Joint NBA and NBPA Statement - hprotagonist
https://pr.nba.com/joint-nba-and-nbpa-statement/
======
welcome_dragon
Allow me to play Devil's advocate. Let's say one team decided to protest by
refusing to play a game. I'll assume the NBA has rules similar to the NHL in
that failure to show up to play a game is forfeiture of that game and
therefore a loss.

So the Bucks say they are protesting and not playing a game. If the NBA (had a
rule like I mentioned and) decided to enforce the no show = automatic loss
rule, what would that look like? What message would that be perceived as
sending?

There's only so much money to be made right now in sports, so I would say that
there's no point in owners getting involved due to loss of revenue, outside of
whatever collective revenue they get from the league. The games are still
going to be played, just not when currently scheduled.
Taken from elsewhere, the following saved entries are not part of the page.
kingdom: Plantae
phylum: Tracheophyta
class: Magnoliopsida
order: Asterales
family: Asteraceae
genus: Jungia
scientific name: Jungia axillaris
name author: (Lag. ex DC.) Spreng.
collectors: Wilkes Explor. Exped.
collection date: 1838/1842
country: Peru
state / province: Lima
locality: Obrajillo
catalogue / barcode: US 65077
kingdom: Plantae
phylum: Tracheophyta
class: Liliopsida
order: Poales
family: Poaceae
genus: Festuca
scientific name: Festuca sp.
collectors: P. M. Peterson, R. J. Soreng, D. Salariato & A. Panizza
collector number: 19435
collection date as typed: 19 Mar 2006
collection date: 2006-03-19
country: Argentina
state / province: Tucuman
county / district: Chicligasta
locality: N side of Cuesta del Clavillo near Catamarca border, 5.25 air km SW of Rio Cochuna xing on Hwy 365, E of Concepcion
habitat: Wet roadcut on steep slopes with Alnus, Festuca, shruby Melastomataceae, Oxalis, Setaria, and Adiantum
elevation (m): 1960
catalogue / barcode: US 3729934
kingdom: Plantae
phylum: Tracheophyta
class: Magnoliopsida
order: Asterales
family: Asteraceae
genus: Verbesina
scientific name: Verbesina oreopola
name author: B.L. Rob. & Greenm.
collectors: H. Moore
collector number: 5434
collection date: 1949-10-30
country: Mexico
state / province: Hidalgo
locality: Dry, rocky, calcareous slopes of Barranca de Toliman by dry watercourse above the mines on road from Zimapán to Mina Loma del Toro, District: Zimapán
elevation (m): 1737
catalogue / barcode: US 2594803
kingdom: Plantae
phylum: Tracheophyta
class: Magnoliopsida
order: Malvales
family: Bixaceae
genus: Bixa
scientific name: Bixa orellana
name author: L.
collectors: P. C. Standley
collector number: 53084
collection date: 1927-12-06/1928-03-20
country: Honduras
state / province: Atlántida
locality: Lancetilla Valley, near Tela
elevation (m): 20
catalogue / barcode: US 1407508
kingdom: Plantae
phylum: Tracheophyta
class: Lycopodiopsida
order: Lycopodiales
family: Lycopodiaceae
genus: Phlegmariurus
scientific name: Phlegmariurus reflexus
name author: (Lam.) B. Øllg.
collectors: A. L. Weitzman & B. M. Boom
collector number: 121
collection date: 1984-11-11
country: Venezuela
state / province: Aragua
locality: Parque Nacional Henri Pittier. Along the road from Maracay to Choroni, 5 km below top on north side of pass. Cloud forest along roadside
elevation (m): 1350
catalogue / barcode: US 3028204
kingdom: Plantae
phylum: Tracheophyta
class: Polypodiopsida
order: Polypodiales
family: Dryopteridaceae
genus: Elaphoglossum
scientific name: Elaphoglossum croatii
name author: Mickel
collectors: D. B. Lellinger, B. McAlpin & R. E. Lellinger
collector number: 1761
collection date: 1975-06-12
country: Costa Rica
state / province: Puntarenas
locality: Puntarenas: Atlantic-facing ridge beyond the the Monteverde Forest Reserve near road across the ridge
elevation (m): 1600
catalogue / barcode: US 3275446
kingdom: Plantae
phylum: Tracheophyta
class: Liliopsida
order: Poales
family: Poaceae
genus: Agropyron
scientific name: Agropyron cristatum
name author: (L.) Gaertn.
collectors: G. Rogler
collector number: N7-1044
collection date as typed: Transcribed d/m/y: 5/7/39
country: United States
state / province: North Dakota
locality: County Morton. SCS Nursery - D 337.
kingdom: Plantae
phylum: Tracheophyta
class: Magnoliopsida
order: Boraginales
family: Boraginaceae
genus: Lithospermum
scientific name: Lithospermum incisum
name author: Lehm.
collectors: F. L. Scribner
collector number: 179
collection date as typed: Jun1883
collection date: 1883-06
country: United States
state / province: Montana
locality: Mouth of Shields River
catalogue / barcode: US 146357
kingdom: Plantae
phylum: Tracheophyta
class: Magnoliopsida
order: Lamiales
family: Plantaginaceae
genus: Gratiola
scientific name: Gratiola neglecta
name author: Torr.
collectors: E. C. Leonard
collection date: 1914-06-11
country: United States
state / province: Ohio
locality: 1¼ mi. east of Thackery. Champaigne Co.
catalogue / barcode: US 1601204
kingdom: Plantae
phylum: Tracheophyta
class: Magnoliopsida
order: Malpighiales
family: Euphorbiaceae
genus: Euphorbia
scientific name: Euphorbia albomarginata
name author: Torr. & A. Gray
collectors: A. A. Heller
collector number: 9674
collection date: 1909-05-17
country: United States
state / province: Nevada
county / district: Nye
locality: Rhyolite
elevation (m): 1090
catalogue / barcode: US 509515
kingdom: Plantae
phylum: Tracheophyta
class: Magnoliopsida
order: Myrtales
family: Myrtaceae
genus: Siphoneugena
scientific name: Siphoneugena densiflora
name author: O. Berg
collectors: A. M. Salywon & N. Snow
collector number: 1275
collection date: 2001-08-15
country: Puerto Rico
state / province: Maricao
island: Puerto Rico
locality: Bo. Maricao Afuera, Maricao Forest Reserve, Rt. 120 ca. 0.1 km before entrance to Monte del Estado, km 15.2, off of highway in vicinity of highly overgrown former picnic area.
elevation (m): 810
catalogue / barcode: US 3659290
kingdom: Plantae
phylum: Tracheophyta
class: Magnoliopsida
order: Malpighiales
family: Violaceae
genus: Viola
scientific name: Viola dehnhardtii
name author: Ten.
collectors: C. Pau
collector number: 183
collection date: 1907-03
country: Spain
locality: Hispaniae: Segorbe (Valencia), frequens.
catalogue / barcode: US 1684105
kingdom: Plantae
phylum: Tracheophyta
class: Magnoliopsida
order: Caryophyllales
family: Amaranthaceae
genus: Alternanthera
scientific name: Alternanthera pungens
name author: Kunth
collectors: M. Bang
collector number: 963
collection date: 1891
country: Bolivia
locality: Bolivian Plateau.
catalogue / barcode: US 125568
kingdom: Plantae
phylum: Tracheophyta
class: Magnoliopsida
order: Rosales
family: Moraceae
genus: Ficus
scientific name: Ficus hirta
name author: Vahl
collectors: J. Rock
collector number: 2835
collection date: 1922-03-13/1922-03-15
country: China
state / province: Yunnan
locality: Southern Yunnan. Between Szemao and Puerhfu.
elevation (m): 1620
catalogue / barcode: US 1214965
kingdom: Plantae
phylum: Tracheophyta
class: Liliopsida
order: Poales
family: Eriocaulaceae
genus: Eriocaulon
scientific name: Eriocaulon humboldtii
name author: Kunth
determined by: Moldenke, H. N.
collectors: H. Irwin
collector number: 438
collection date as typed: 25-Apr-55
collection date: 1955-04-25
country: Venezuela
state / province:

Fans aren't in
attendance, so you don't have people who have spent money to travel to see a
team or hundreds of dollars on tickets. From the fan perspective, you just
don't get to see the game when you were expecting it. Welcome to 2020!

I argue that the NBA had no choice but to cancel games. There is little to
nothing to lose by cancelling, and a lot to lose by not cancelling. In this
day of "cancel culture", not cancelling games would be a huge risk/liability.

I'm not saying they didn't have valid reasons for cancelling or that it wasn't
the right thing to do, I'm just saying that cancellation is the only course
they could take.

------
cameron_b
Hey there’s actionable stuff in that. It’s very cool to see traction for these
groups.